Violentées par les gouttes froides, les petites pierres blanches lisses s'écartèrent pour laisser de nouveau filtrer la langue chaude et les papilles gustatives dégustèrent la température froide du liquide naturel. Le muscle vermeil donna des coups dans le vide, frôlant parfois l'épiderme et ses ongles ancrés sur sa lèvre inférieure. L'air fut aspiré, léché, gâté par des mouvements lascifs, charnels ; purement sexuels. Ses paupières se fermaient progressivement et, enfin, ses cils frôlèrent ses pommettes.

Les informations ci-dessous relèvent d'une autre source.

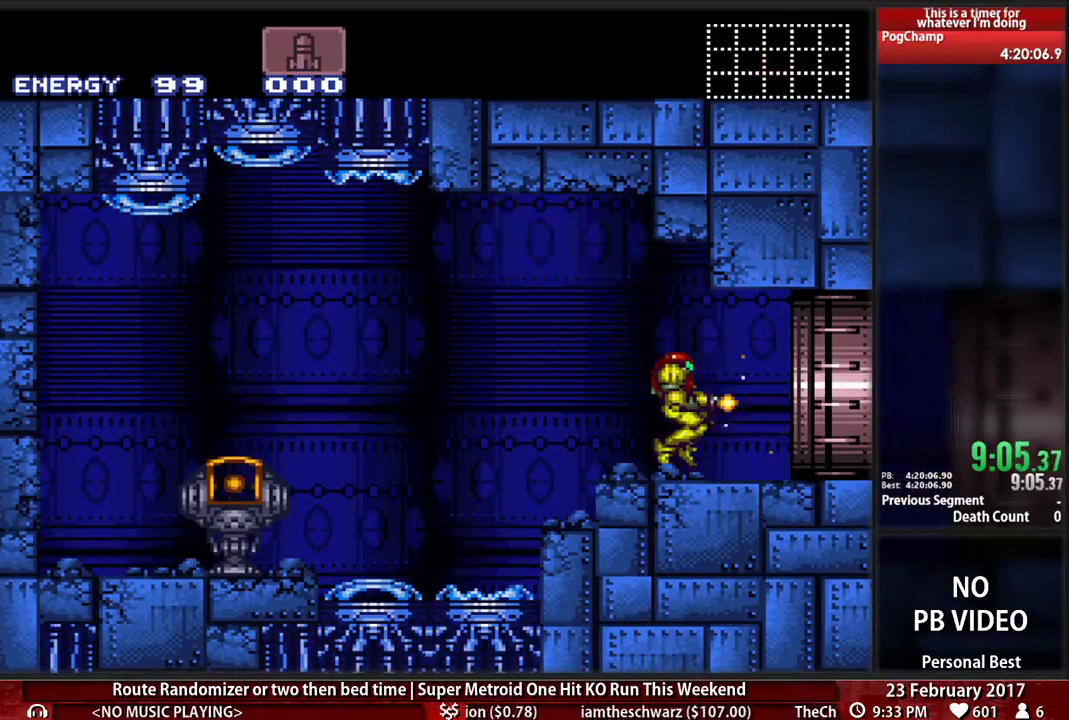
{"dt_ms": 500, "buttons": ["B", "X", "DPAD_RIGHT"], "events": [[86, "DPAD_RIGHT", "down"]]}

Le monde autour de la gourmande de pluie s'effaça progressivement tandis qu'elle se laissait aller au jeu érotique ; elle s'y plaisait tellement, qu'elle s'y perdait doucement. Léchant suavement l'O2 et les perles s'accrochant à sa bouche, le bout de sa langue traça une longue ligne imaginaire, geste explicite qui étira doucement le coin de ses lèvres. La température de l'hiver contrastait avec le brasier de sa cavité et la gorge de l'abreuvée libéra un halètement. La langue de la débauchée tournoya et s'enroula autour du vide avec une lenteur délectable.

— Putain…

Le juron de Natsu ramena quelque peu Juvia sur terre, lui rappelant le premier but d'une telle initiative. L'homme siffla quelque chose que la femme n'entendit pas entièrement, mais elle devina quelque chose qui ressemblait à « te faire foutre ». Elle le dévisagea pour mieux étudier sa réaction, et fut largement récompensée par la grimace partagée entre le dégoût et l'excitation qui s'étalait sur le visage hâlé. La jeune femme pinça les lèvres pour se retenir de rire lorsque Natsu tourna son visage et cracha sur le sol, répugné par ce qu'il venait de voir. Il refusa même de la regarder, la main obstinément enfoncée dans sa poche.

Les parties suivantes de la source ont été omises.